Not Taking Insulin? You Can Keep it That Way, Study Says
If you don't require insulin to manage your diabetes, you can keep your condition in check just by following a structured self-monitoring plan, according to a new study.
Data presented at the American Association of Diabetes Educators Annual Meeting & Exhibition suggests that working with a diabetes educator to create an individualized, self-monitoring blood glucose (SMBG) plan can help motivate people with type 2 diabetes to lower their blood sugar levels, eat healthier and stay active.

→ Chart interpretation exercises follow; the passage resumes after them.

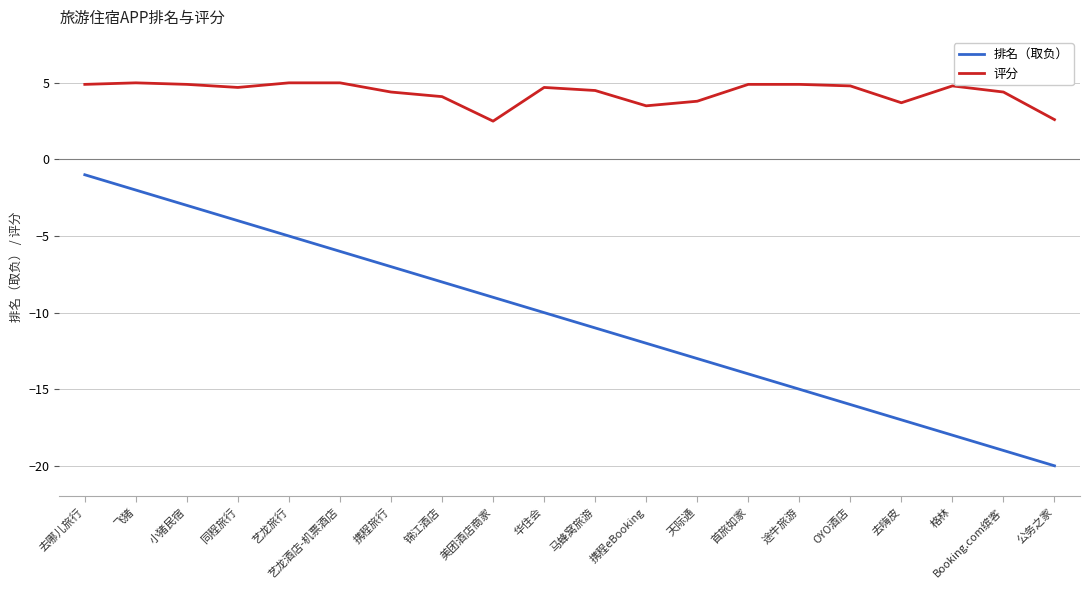

What are all the series names shown in the legend?

排名（取负）, 评分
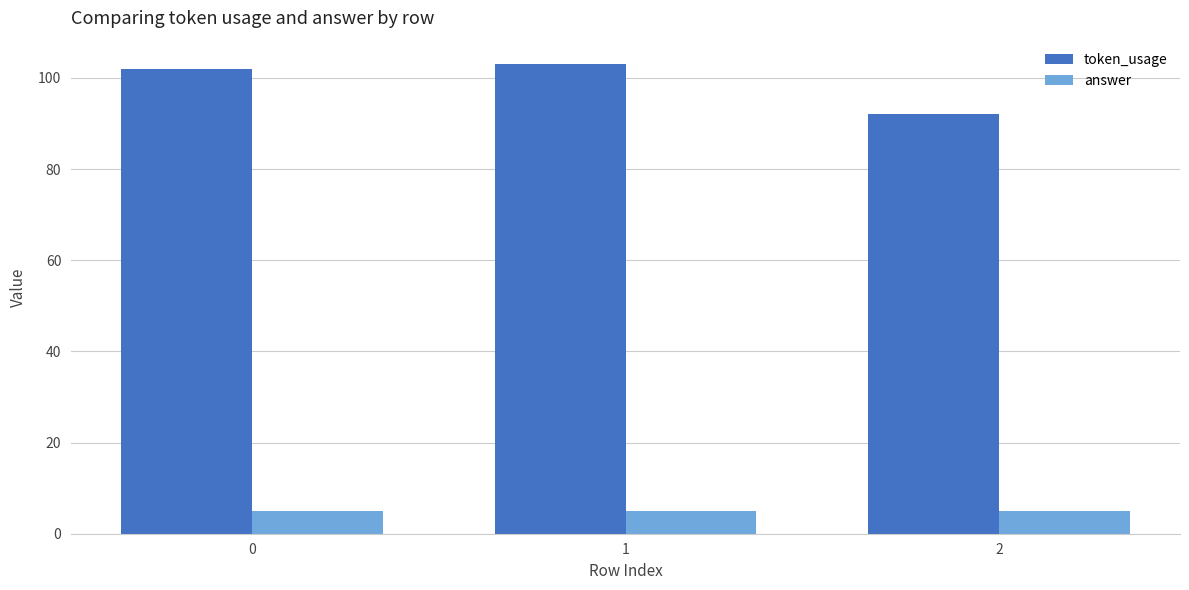

What is the lowest value of the answer series?

5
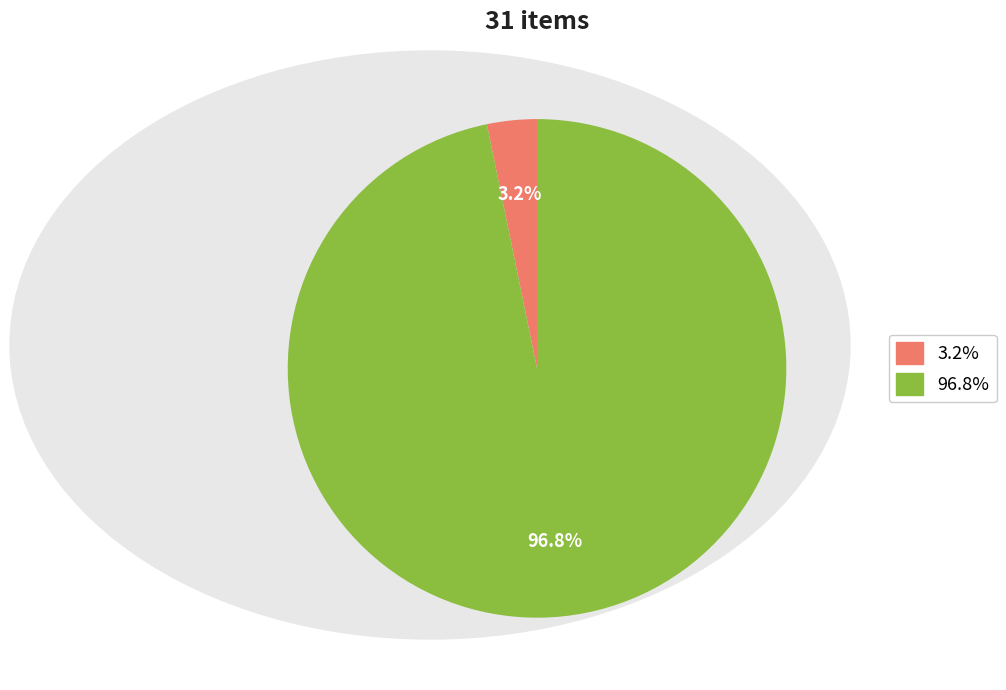

Between 96.8% and 3.2%, which is larger?

96.8%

"Participants in this study said that sticking to a regular SMBG schedule really helped them to know where their blood levels were and take appropriate action, such as adding physical activity or choosing a healthy snack,” said diabetes educator Dr. Dana Brackney, assistant professor of nursing at Appalachian State University, Boone, N.C.
The individual approach is the best approach
Patients in the study also reported that self-monitoring twice a day was most helpful when it came to learning how blood sugar is affected by food and activity. However, an individual plan that works for a person's lifestyle may be the best approach when it comes to creating a self-monitoring schedule, Brackney said.
“Diabetes educators can help patients work around barriers to find a personalized testing plan that makes sense for them,” she continued. “They help patients learn when and why blood glucose levels were most problematic and to confront those situations head on by developing a plan to be healthier.”
The study found that - contrary to what many medical providers think - patients can and do alter their behaviors in response to their test results. The testing plan, the authors hypothesize, helps patients to feel more in control of their lifestyles and their diabetes.
“Most of the participants in the study were self-described ‘country folk’ who found that they were able to control their diabetes,” Brackney said. “This study helps doctors and nurses to understand how people with type 2 diabetes can benefit from SMBG.”